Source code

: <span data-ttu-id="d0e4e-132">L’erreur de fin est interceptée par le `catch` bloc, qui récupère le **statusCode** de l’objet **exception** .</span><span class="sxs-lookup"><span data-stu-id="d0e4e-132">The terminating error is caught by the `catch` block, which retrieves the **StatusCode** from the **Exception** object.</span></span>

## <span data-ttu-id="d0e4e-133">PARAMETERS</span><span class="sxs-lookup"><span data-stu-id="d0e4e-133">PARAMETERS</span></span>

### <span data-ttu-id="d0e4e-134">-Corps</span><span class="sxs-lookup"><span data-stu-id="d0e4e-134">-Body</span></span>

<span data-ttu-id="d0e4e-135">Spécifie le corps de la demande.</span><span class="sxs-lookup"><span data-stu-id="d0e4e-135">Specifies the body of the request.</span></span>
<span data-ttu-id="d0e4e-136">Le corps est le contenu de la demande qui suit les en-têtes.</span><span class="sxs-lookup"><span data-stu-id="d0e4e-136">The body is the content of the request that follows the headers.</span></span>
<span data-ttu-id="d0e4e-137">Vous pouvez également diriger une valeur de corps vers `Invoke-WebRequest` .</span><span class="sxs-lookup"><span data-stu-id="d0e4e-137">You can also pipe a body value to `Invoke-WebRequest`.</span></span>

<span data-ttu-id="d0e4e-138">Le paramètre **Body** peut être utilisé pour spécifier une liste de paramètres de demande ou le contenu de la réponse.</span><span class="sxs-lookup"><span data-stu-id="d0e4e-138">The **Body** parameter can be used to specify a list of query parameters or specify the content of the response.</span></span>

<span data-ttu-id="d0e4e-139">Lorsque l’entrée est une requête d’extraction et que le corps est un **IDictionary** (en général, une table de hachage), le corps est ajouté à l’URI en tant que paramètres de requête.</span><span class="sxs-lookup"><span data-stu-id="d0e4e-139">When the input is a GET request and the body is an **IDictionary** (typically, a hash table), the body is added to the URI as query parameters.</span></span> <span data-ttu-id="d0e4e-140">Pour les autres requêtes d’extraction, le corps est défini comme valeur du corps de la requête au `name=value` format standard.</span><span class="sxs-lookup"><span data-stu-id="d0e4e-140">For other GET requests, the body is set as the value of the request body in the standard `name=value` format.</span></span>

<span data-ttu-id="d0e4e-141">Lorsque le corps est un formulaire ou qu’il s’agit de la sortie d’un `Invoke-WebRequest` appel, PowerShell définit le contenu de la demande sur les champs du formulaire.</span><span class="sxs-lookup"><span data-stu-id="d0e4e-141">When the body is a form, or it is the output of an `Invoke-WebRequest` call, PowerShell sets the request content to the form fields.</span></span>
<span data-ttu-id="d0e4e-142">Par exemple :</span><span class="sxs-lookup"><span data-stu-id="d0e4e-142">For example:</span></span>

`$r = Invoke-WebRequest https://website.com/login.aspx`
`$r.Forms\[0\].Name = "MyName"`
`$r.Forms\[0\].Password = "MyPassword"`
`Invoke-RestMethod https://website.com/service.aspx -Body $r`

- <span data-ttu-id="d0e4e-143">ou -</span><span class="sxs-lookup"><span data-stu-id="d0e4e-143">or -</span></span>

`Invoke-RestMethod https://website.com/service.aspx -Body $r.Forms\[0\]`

★ ★ ★ ★

» TASK OBJECTIVE
Copy out each line of the data above that contains the string "service". Matching is case-sensitive.

» ANSWER TO THIS EXERCISE
`Invoke-RestMethod https://website.com/service.aspx -Body $r`
`Invoke-RestMethod https://website.com/service.aspx -Body $r.Forms\[0\]`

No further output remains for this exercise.